21 DECEMBER 1867, Page 3

A great earthquake occurred at St. Thomas's on the afternoon

of the 18th November at about twenty minutes to three. The earthquake only lasted about two minutes, but the shock to the town was frightful, many houses being half ruined by its violence. At sea the result was no less disastrous.' The La Plata was coal- ing when the shock was first felt. The shock itself did no harm but frightening the crew and passengers, but within two minutes a great roller thirty feet high, with a snowy crest, was seen approaching the ship, which it threatened to strike broadside. Fortunately, before it reached the ship the sea in the bay receded, and so far turned the vessel that it presented its quarter instead of its broadside to the roller.
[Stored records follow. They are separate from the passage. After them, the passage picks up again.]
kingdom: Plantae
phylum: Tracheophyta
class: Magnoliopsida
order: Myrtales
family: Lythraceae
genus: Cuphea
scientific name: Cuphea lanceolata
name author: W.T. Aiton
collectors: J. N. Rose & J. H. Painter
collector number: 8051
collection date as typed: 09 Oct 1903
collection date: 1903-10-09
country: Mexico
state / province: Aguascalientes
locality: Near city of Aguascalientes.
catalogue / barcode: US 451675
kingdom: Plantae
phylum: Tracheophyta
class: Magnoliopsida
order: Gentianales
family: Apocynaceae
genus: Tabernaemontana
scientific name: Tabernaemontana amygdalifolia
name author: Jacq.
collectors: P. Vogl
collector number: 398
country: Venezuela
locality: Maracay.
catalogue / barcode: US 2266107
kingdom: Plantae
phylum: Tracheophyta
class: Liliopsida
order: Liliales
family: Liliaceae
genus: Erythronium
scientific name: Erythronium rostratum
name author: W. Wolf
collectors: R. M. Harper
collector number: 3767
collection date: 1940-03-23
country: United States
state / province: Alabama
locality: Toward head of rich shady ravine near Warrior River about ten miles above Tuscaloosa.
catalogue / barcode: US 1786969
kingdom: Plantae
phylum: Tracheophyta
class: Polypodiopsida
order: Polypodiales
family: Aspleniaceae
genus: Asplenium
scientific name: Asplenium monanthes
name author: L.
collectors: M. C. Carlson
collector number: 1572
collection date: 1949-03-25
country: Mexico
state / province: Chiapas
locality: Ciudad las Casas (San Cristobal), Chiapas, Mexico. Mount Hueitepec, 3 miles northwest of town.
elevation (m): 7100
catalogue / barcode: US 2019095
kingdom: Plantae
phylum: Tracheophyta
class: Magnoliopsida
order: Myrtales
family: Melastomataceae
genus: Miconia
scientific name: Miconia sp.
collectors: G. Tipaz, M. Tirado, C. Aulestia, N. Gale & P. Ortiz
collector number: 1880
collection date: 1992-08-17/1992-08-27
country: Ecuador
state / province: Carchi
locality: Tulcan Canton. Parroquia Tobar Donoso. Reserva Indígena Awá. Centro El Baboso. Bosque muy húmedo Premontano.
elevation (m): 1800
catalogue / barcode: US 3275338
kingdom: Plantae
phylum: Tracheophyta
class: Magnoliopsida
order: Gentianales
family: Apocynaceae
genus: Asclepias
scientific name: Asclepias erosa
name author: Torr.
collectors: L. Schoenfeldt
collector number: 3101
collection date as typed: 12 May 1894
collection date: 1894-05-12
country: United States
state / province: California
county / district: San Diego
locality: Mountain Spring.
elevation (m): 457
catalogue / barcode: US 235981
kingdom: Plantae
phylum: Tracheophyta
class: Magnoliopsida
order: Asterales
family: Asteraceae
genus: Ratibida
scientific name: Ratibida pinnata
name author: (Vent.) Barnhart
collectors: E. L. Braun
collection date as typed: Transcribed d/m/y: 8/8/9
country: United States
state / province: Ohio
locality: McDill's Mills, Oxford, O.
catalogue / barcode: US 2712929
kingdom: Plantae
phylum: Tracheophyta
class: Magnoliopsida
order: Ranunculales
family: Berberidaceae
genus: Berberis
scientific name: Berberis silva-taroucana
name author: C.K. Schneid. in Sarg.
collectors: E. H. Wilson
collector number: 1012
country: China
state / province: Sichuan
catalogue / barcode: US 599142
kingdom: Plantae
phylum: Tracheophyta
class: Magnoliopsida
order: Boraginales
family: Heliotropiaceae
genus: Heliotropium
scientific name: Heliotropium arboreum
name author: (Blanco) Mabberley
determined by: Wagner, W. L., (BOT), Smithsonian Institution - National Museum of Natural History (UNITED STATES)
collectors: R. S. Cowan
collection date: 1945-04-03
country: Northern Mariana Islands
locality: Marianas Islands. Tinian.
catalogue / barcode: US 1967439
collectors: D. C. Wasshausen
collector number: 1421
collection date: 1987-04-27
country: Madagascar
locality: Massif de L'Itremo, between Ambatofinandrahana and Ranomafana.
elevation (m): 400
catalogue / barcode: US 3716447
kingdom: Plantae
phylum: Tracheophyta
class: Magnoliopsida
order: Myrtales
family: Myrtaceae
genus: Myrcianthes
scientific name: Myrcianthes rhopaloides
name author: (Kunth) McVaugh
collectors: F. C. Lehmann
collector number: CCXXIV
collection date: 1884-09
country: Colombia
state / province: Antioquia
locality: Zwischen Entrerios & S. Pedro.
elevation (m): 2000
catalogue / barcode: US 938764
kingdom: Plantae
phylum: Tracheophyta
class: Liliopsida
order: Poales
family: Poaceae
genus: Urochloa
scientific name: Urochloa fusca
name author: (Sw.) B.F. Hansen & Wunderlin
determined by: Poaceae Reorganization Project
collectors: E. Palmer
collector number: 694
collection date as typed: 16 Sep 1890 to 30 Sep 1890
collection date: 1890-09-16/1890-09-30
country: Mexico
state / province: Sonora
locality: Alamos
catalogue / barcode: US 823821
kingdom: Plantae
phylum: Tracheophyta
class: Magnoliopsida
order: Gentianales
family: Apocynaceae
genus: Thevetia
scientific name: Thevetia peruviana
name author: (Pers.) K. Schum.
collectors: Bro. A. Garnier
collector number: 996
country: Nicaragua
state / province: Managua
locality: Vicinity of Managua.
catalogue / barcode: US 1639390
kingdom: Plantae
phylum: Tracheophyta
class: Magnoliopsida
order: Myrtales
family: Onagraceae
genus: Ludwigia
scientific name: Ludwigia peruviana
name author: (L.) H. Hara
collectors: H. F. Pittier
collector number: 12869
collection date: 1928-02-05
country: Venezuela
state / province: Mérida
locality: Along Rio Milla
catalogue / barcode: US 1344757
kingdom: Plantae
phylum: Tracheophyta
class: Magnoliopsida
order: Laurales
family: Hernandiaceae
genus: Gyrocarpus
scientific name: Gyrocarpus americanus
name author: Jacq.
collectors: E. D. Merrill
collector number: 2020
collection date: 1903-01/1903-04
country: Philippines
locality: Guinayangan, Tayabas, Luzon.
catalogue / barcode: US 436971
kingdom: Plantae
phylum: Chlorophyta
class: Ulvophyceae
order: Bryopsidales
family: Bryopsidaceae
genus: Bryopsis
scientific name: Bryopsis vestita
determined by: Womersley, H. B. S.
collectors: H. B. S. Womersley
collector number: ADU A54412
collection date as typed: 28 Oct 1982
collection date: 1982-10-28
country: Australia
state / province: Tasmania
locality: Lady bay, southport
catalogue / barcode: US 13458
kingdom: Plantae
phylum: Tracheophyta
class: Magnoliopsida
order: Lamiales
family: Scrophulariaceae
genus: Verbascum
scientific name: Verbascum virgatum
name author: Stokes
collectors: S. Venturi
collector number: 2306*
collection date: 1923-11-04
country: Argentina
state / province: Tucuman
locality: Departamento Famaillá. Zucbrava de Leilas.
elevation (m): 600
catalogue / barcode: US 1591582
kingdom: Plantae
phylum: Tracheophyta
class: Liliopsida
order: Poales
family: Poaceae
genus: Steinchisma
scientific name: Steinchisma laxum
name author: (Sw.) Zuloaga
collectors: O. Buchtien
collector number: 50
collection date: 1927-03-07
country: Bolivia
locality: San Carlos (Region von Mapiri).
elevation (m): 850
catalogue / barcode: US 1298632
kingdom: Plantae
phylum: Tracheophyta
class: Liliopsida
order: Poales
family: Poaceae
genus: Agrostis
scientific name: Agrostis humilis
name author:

Still, many negroes were washed overboard, a boat carried away, the captain's gig stove in, and the ship's copper started. No substantial damage, however, was done ; but the great wave rushed into the harbour, and filled the lower rooms of the town with water. Between the shook and the wave, the little island of Saba was seen to be sending up fire and smoke, large rocks were hurled into the air, and a sulphurous smell per- vaded the ship, giving a false alarm of fire. Many smaller shocks succeeded, but no more of those awful rollers. The sun was shining brightly throughout, and there was no wind.